The hallmark of medical profession is always to ensure that healthcare practitioners do the right thing putting the patients first as top most priority in every decision making process. This should also be based on individualized cultural competence care guided by compassion, moral and legal justifications. Looking at actions of The Gambia’s protesting Doctors, there is no moral or ethical justification as far as medical profession is concerned. This is because their actions has justifiable led to death and suffering of patients and their families which is violation of medical standard of care and biomedical ethic of justice.

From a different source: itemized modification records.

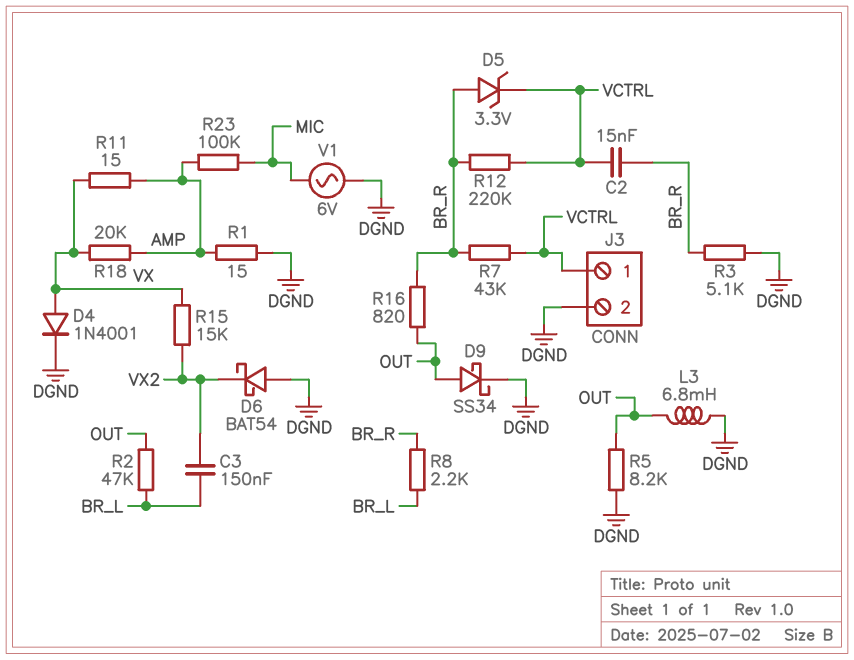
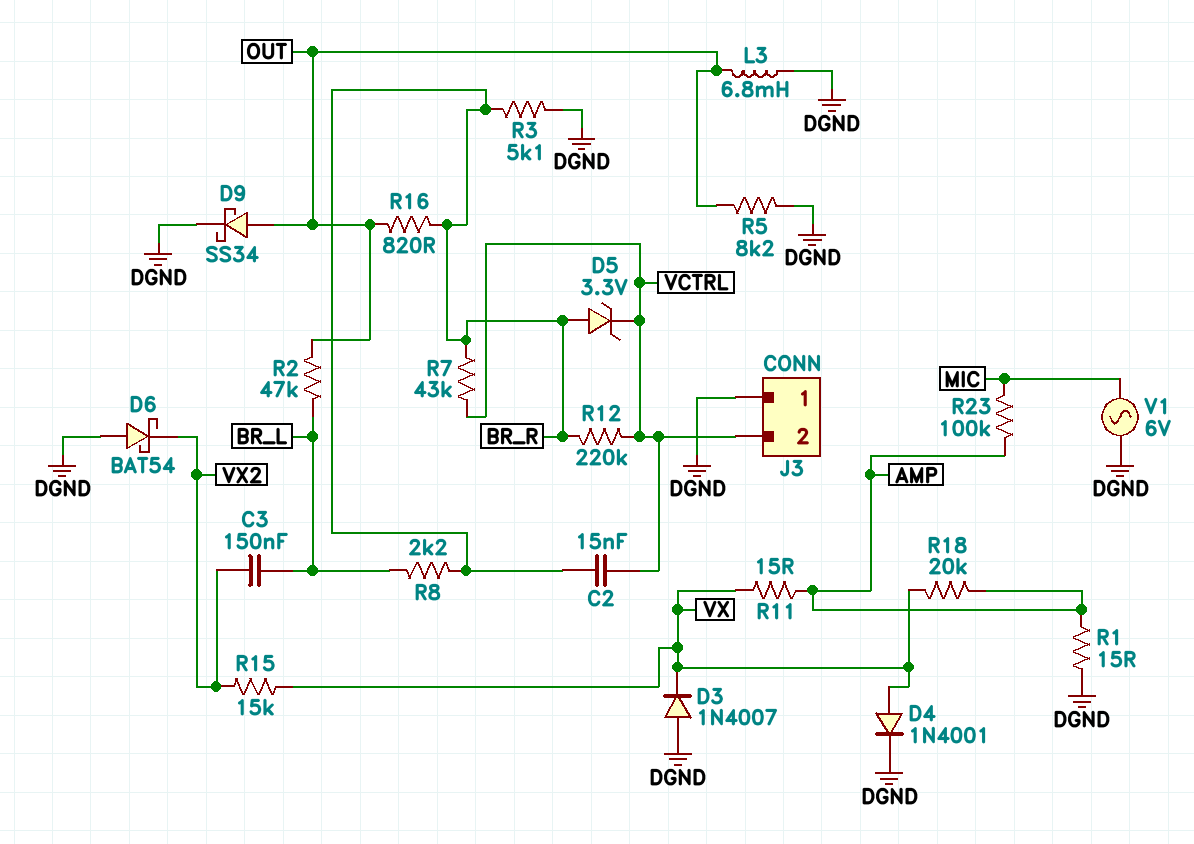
D3: none -> diode 1N4007 (A DGND, K VX)
J3 pin 1: VCTRL -> DGND
J3 pin 2: DGND -> VCTRL

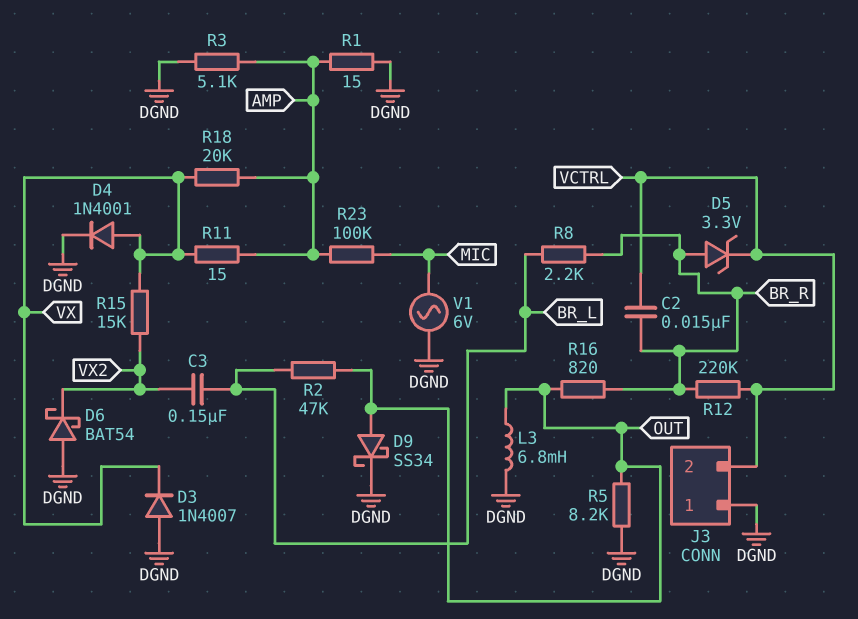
R3: 5.1k (BR_R, DGND) -> 5.1k (AMP, DGND)
R7: 43k (BR_R, VCTRL) -> none

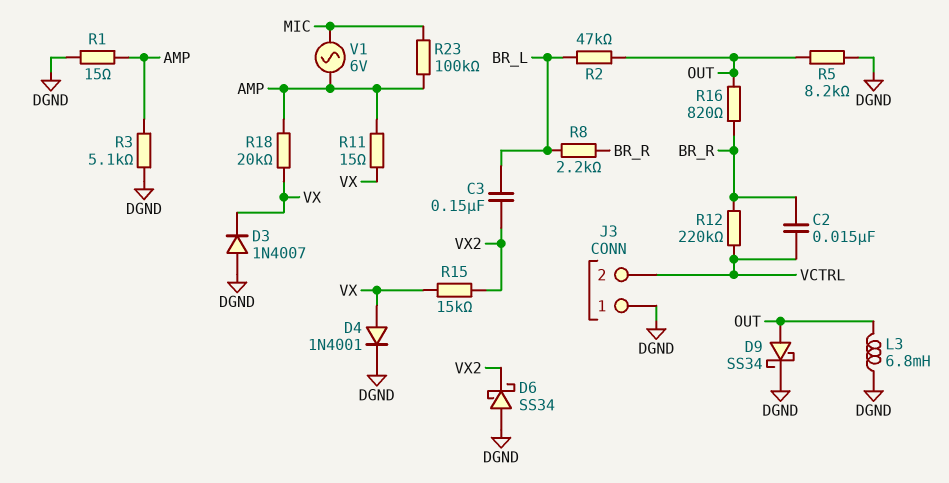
D5: zener 3.3V (A BR_R, K VCTRL) -> none
D6: schottky BAT54 (A DGND, K VX2) -> schottky SS34 (A DGND, K VX2)
V1: AC 6V (DGND, MIC) -> AC 6V (AMP, MIC)

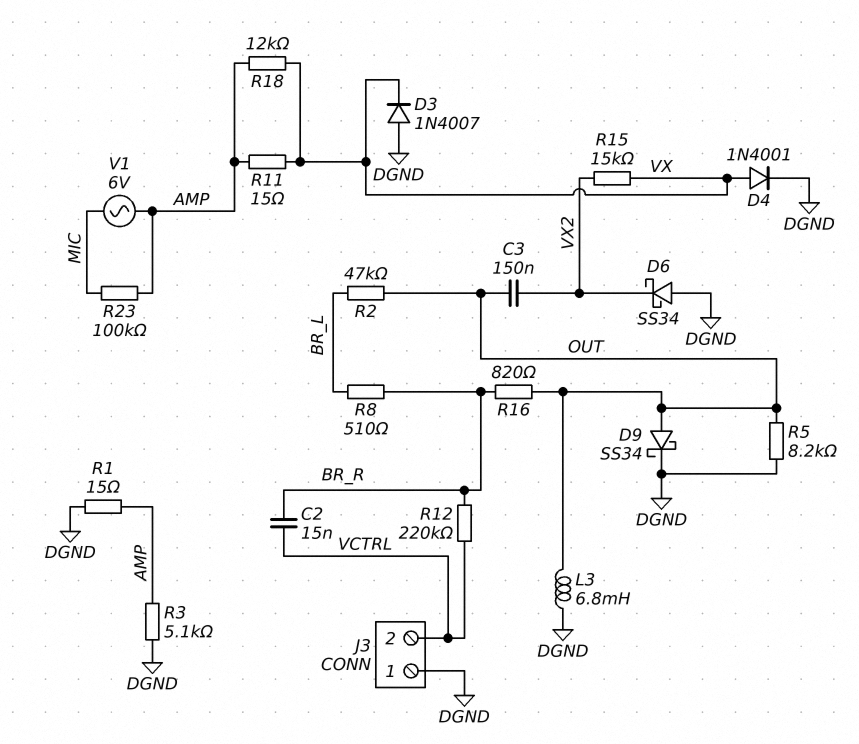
C3: 150nF (BR_L, VX2) -> 150nF (OUT, VX2)
R8: 2.2k (BR_L, BR_R) -> 510 (BR_L, BR_R)
R18: 20k (AMP, VX) -> 12k (AMP, VX)

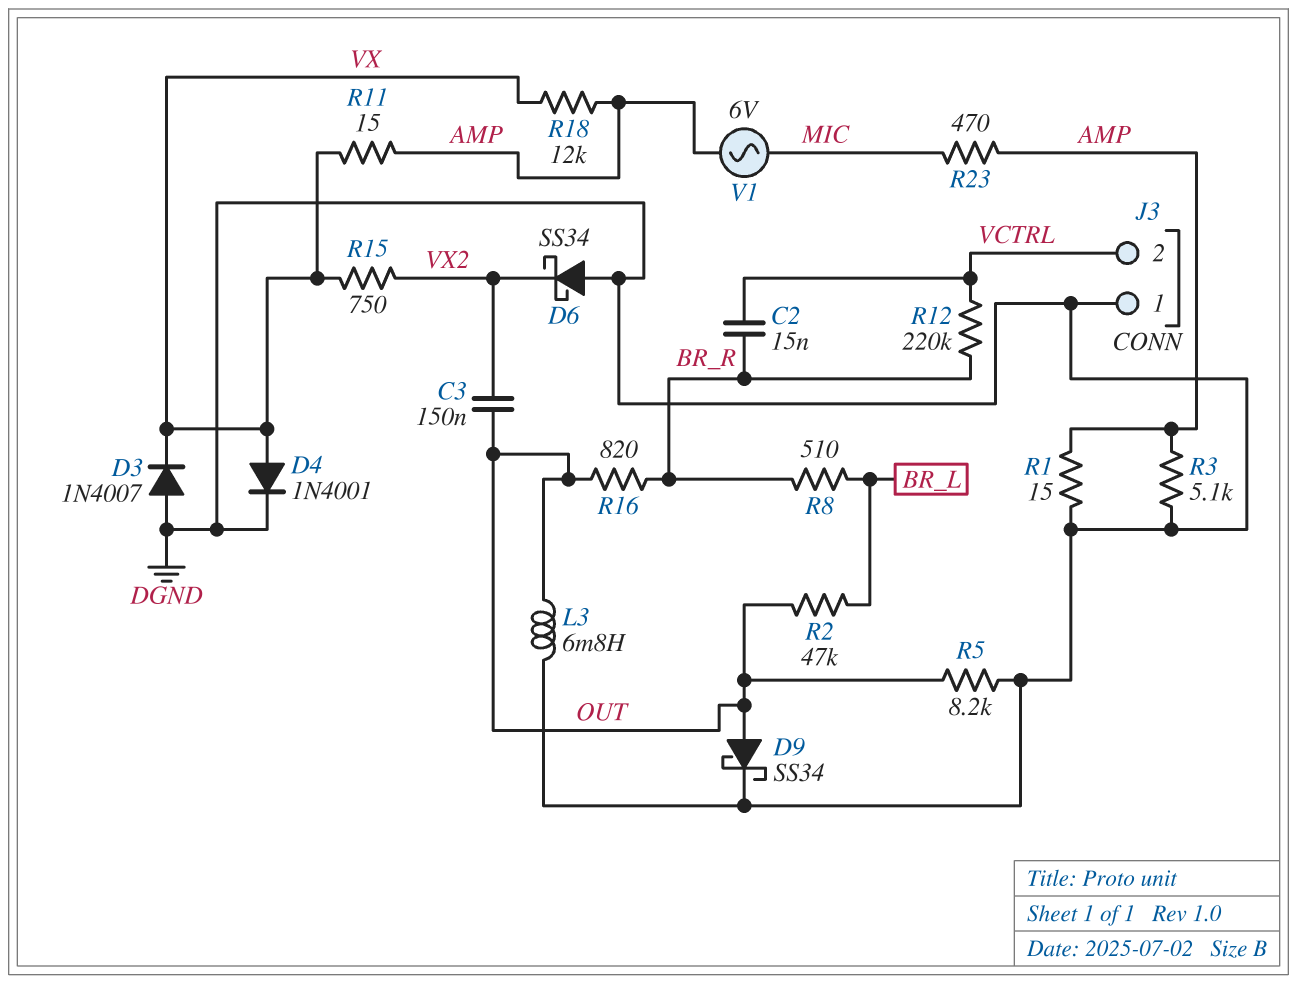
R15: 15k (VX, VX2) -> 750 (VX, VX2)
R23: 100k (AMP, MIC) -> 470 (AMP, MIC)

Though I recognize their constitutional rights to peaceful protest but such rights has also violated constitutional rights of patients whose care and needs should be superior responsibility for this protesting Doctors since it involve life and death situations. Thus the role of doctors is to alleviate suffering by providing therapeutic medical interventions . This has been ignored or absolutely abandoned. Instead of being patients advocate, The Gambia’s young doctors are advocating for their selfish interest and protection of professional integrity. During this crisis, the young doctors’ protest has conflicted with their medical professional role. Therefore, it can also be concluded there is a justifiable reason to state that their action cause more harm than benefits to patients and general public in both short and long terms. I believe that they are violating the rights of patients who are under their care.
Peaceful protest is a constitutional right but that right must not infringe on rights of others especially the vulnerable patients. The Gambia’s protesting doctors should quit their attention seeking action and get back to work. This crisis can only be solved through honest dialogue and accept responsibility that there are some doctors who steal drugs and engage in pharmaceutical drugstore business. Let justice guide our actions toward the common good. This is the way forward.